Stored items
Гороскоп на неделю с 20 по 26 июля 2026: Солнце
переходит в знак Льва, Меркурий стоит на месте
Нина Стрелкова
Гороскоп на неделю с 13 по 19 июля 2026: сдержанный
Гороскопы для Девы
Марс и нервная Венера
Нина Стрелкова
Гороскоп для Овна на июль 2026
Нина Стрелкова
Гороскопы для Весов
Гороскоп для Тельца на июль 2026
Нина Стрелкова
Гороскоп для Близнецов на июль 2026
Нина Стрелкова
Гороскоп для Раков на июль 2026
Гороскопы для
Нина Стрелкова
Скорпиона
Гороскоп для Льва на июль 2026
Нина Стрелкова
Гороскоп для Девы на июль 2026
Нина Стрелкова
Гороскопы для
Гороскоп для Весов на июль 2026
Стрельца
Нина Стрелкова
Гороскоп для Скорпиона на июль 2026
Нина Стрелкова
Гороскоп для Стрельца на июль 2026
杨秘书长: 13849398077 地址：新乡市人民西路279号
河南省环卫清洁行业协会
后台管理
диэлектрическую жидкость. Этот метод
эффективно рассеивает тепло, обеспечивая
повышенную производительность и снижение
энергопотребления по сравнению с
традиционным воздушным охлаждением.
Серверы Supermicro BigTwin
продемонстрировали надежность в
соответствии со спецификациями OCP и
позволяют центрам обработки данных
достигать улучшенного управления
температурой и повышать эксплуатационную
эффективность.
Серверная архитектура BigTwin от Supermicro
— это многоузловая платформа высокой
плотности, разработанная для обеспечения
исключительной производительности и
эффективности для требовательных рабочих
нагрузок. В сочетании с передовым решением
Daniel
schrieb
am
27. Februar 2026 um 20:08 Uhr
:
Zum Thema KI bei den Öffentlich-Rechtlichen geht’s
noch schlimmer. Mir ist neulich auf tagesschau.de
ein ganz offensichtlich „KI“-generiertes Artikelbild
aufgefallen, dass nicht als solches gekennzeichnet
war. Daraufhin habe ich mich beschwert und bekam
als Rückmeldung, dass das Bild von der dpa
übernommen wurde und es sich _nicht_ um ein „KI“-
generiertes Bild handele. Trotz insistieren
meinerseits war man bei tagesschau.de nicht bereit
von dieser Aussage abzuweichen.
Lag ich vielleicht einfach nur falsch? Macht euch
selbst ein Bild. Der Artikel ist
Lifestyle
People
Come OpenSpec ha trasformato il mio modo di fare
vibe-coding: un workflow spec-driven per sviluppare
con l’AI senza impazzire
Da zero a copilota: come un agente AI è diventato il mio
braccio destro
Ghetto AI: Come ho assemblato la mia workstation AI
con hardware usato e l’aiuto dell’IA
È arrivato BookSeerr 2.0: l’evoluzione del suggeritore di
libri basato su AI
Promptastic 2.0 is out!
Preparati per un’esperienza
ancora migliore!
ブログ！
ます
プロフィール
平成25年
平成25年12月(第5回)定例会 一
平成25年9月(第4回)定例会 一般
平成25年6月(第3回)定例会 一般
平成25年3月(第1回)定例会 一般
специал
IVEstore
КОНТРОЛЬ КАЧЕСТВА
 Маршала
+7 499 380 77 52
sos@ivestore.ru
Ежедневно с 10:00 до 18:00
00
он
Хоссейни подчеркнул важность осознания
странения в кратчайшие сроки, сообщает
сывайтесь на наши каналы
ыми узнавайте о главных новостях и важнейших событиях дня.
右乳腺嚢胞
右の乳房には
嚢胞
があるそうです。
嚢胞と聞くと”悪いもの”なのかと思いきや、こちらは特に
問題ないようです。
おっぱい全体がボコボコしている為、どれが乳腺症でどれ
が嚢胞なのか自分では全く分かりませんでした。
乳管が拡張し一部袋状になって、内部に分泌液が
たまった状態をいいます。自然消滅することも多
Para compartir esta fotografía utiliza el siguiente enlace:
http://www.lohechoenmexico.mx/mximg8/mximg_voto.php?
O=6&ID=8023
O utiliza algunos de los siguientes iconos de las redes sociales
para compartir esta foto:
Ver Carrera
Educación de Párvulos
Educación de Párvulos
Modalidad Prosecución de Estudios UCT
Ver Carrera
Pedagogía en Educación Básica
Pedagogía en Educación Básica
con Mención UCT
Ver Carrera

## [EXERCISE]
The entries are to be repeated exactly, with nothing altered.

## [REPLY TO THE EXERCISE]
Гороскоп на неделю с 20 по 26 июля 2026: Солнце
переходит в знак Льва, Меркурий стоит на месте
Нина Стрелкова
Гороскоп на неделю с 13 по 19 июля 2026: сдержанный
Гороскопы для Девы
Марс и нервная Венера
Нина Стрелкова
Гороскоп для Овна на июль 2026
Нина Стрелкова
Гороскопы для Весов
Гороскоп для Тельца на июль 2026
Нина Стрелкова
Гороскоп для Близнецов на июль 2026
Нина Стрелкова
Гороскоп для Раков на июль 2026
Гороскопы для
Нина Стрелкова
Скорпиона
Гороскоп для Льва на июль 2026
Нина Стрелкова
Гороскоп для Девы на июль 2026
Нина Стрелкова
Гороскопы для
Гороскоп для Весов на июль 2026
Стрельца
Нина Стрелкова
Гороскоп для Скорпиона на июль 2026
Нина Стрелкова
Гороскоп для Стрельца на июль 2026
杨秘书长: 13849398077 地址：新乡市人民西路279号
河南省环卫清洁行业协会
后台管理
диэлектрическую жидкость. Этот метод
эффективно рассеивает тепло, обеспечивая
повышенную производительность и снижение
энергопотребления по сравнению с
традиционным воздушным охлаждением.
Серверы Supermicro BigTwin
продемонстрировали надежность в
соответствии со спецификациями OCP и
позволяют центрам обработки данных
достигать улучшенного управления
температурой и повышать эксплуатационную
эффективность.
Серверная архитектура BigTwin от Supermicro
— это многоузловая платформа высокой
плотности, разработанная для обеспечения
исключительной производительности и
эффективности для требовательных рабочих
нагрузок. В сочетании с передовым решением
Daniel
schrieb
am
27. Februar 2026 um 20:08 Uhr
:
Zum Thema KI bei den Öffentlich-Rechtlichen geht’s
noch schlimmer. Mir ist neulich auf tagesschau.de
ein ganz offensichtlich „KI“-generiertes Artikelbild
aufgefallen, dass nicht als solches gekennzeichnet
war. Daraufhin habe ich mich beschwert und bekam
als Rückmeldung, dass das Bild von der dpa
übernommen wurde und es sich _nicht_ um ein „KI“-
generiertes Bild handele. Trotz insistieren
meinerseits war man bei tagesschau.de nicht bereit
von dieser Aussage abzuweichen.
Lag ich vielleicht einfach nur falsch? Macht euch
selbst ein Bild. Der Artikel ist
Lifestyle
People
Come OpenSpec ha trasformato il mio modo di fare
vibe-coding: un workflow spec-driven per sviluppare
con l’AI senza impazzire
Da zero a copilota: come un agente AI è diventato il mio
braccio destro
Ghetto AI: Come ho assemblato la mia workstation AI
con hardware usato e l’aiuto dell’IA
È arrivato BookSeerr 2.0: l’evoluzione del suggeritore di
libri basato su AI
Promptastic 2.0 is out!
Preparati per un’esperienza
ancora migliore!
ブログ！
ます
プロフィール
平成25年
平成25年12月(第5回)定例会 一
平成25年9月(第4回)定例会 一般
平成25年6月(第3回)定例会 一般
平成25年3月(第1回)定例会 一般
специал
IVEstore
КОНТРОЛЬ КАЧЕСТВА
 Маршала
+7 499 380 77 52
sos@ivestore.ru
Ежедневно с 10:00 до 18:00
00
он
Хоссейни подчеркнул важность осознания
странения в кратчайшие сроки, сообщает
сывайтесь на наши каналы
ыми узнавайте о главных новостях и важнейших событиях дня.
右乳腺嚢胞
右の乳房には
嚢胞
があるそうです。
嚢胞と聞くと”悪いもの”なのかと思いきや、こちらは特に
問題ないようです。
おっぱい全体がボコボコしている為、どれが乳腺症でどれ
が嚢胞なのか自分では全く分かりませんでした。
乳管が拡張し一部袋状になって、内部に分泌液が
たまった状態をいいます。自然消滅することも多
Para compartir esta fotografía utiliza el siguiente enlace:
http://www.lohechoenmexico.mx/mximg8/mximg_voto.php?
O=6&ID=8023
O utiliza algunos de los siguientes iconos de las redes sociales
para compartir esta foto:
Ver Carrera
Educación de Párvulos
Educación de Párvulos
Modalidad Prosecución de Estudios UCT
Ver Carrera
Pedagogía en Educación Básica
Pedagogía en Educación Básica
con Mención UCT
Ver Carrera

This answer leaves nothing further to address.